To see whether these vaccine-induced immune parameters are protective after viral challenge, the authors infected the animals with delta variant virus at 49 weeks after the initial immunization. Lung washes and nasal swabs were collected on days 2, 4, 7, and 14 after challenge to monitor viral replication. On day 2 after challenge, vaccinated animals had about 11-fold fewer viral RNA copies per milliliter in their lungs than unvaccinated animals, and these RNA levels declined rapidly over the following days. In contrast, viral RNA levels in unvaccinated animals remained significantly elevated through day 7 post-infection. Viral RNA levels in the nose followed a similar trend; however, their decline in vaccinated animals was not as dramatic as that observed in the lung.

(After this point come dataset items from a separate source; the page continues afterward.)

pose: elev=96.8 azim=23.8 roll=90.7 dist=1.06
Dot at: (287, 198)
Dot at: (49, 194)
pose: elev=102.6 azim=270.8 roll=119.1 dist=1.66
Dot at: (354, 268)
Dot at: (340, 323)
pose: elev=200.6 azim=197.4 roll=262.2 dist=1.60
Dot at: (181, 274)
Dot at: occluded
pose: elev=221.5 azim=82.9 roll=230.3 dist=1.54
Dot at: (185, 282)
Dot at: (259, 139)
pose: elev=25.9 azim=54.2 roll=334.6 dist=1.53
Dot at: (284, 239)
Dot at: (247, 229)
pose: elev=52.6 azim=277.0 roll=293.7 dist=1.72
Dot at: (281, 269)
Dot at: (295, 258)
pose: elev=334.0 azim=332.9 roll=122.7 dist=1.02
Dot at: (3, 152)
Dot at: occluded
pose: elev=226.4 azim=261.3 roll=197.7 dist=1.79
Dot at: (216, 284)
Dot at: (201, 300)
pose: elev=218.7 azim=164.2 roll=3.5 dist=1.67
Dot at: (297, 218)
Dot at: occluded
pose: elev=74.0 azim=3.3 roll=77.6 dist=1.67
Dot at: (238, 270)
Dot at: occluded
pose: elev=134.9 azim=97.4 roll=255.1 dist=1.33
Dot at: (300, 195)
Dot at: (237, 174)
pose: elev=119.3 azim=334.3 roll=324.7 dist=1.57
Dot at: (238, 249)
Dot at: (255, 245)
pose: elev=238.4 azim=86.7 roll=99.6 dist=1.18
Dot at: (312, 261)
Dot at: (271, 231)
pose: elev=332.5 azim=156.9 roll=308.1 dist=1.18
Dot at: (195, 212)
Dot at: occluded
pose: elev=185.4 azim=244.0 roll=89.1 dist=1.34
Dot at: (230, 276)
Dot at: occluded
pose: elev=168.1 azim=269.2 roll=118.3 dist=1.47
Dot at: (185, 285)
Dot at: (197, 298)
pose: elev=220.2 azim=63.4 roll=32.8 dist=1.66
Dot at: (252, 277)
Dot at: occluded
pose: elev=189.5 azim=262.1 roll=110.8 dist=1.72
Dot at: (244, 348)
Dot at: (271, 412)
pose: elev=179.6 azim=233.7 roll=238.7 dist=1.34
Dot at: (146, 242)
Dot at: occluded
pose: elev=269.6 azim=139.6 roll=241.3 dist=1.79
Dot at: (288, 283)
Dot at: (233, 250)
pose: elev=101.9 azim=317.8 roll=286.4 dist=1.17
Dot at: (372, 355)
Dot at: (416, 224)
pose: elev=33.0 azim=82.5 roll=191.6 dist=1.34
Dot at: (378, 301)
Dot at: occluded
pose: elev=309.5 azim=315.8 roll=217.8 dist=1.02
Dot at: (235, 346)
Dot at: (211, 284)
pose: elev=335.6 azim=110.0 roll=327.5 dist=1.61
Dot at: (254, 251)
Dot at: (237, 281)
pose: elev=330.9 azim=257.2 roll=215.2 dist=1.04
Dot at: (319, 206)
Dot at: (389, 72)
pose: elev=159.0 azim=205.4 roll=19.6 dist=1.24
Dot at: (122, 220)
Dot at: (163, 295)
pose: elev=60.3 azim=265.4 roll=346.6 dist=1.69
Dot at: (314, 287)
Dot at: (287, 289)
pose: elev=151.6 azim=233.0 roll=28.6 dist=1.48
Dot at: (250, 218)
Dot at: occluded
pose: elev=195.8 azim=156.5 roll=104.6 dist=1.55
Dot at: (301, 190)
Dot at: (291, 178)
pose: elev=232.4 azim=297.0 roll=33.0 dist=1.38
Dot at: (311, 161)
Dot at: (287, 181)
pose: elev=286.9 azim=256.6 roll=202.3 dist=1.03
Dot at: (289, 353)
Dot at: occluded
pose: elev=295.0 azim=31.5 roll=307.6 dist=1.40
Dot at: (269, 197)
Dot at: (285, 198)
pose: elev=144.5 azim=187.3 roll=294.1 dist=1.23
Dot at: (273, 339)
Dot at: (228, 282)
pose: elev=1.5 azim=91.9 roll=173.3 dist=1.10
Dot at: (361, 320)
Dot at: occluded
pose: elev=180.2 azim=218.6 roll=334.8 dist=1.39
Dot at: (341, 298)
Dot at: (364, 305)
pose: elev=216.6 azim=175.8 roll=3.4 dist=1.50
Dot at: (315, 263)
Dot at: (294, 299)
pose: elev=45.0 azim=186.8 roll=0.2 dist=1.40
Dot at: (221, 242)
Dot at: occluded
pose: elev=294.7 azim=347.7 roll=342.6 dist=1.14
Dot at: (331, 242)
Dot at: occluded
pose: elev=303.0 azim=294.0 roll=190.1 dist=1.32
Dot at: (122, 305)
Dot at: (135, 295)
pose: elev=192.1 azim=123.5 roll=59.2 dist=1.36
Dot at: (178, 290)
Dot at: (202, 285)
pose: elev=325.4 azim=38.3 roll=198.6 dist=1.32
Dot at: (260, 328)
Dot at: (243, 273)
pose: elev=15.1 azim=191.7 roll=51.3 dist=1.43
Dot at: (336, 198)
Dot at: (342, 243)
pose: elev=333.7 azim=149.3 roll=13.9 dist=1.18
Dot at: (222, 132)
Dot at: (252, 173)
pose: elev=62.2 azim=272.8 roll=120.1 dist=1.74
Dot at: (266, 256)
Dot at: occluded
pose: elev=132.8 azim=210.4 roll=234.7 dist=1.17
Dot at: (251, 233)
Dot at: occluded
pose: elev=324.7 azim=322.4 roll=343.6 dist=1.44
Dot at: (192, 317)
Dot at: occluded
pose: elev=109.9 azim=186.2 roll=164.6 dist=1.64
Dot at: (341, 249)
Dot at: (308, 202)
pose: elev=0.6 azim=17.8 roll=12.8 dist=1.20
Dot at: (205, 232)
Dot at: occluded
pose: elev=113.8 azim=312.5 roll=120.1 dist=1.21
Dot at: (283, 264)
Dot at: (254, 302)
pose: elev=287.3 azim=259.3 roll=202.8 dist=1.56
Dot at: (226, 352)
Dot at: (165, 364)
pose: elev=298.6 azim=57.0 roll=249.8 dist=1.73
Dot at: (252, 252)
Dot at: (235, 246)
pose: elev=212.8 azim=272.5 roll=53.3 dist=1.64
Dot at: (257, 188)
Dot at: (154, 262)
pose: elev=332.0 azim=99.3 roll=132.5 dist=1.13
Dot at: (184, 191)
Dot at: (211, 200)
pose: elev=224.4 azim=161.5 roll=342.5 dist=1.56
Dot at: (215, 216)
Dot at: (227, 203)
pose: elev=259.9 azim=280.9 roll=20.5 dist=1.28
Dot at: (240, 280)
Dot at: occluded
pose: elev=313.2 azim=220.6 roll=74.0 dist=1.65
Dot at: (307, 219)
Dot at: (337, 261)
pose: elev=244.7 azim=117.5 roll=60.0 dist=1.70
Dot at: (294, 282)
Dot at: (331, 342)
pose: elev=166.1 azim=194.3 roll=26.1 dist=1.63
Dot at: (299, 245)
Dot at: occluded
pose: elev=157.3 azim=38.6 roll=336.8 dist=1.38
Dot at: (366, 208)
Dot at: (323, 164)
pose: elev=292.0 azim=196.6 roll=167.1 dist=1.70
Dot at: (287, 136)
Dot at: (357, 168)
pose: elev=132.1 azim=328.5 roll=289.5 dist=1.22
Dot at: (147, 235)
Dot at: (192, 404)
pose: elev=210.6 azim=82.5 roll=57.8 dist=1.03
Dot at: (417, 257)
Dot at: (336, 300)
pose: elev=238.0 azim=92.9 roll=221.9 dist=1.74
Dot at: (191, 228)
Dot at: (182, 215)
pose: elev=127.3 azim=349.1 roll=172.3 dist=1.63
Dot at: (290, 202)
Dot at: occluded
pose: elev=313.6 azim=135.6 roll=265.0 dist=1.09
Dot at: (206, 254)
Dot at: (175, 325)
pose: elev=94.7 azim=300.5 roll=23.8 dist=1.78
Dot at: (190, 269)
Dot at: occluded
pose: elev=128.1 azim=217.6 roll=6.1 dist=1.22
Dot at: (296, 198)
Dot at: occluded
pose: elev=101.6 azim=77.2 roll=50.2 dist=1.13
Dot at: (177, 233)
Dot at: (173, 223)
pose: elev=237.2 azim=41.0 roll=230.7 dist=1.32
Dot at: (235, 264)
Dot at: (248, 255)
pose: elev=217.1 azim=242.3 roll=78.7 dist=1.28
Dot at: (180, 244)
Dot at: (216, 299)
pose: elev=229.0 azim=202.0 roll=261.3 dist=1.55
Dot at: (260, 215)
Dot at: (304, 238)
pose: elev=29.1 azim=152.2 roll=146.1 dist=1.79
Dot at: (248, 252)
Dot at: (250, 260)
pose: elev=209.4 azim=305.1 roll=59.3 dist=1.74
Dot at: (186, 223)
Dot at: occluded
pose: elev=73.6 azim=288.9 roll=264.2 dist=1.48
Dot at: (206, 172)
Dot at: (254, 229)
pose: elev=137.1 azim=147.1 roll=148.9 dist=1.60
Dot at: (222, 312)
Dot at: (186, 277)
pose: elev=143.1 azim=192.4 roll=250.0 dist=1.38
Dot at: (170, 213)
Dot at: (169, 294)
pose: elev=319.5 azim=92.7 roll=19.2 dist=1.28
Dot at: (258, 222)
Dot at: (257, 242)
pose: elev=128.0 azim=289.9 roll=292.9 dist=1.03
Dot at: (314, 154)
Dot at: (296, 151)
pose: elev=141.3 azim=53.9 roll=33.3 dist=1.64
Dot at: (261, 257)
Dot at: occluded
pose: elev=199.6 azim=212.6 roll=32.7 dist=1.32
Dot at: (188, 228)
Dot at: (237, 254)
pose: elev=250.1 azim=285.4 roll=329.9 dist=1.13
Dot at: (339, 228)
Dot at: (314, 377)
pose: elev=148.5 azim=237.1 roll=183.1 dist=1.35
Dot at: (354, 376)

Antibodies to all three viruses in the lungs of vaccinated animals were significantly higher on day 4 after challenge than at week 42 after immunization, suggesting that memory B cell responses to infection were quick and robust. Viral challenge after vaccination also induced both T helper cells, which stimulate B cells to make antibodies, and cytotoxic T cells, which kill virus-infected cells. Analysis of lung tissue also revealed that vaccination prevented lung pathology and protected the lower respiratory tract from severe inflammation after infection.

Perhaps the most interesting observation in the study relates to whether vaccinated individuals who become infected replicate and transmit virus to others. When the authors analyzed lung wash samples for T cells specific for the SARS-CoV-2 N protein, which is not encoded in the Spikevax vaccine, they only found these cells in unvaccinated animals. This suggests that even though it had been one year since vaccination, immunized animals that were then infected did not replicate the challenge virus to a sufficient extent to produce T cells specific for the SARS-CoV-2 N protein – a response that would only be elicited by actual infection with whole virus. In other words, the memory response to the SARS-CoV-2 spike protein induced by the vaccine eliminated incoming virus so quickly that the immune system had no chance to mount a response to the viral N protein encoded in the challenge virus, presumably because the virus was cleared quickly.

In summary, vaccinated animals appear to be better protected from severe disease and to clear virus faster than unvaccinated animals. This result aligns with data published in a previous preprint, which showed that viral RNA levels in delta variant-infected people who had been vaccinated prior to infection declined more rapidly than in people who were not vaccinated. And although monkeys are not human, previous studies assessing the protective efficacy of Spikevax have shown that rhesus macaques are reliably predictive of outcomes in humans, making them a great model for determining the effects of waning antibody levels on long-term protection against SARS-CoV-2 infection.

[Kizzmekia Corbett, a viral immunologist at Harvard who was central to the development of the Moderna mRNA vaccine, was previously a guest on TWiV 670. The preprint described in this post was also discussed on TWiV 824.]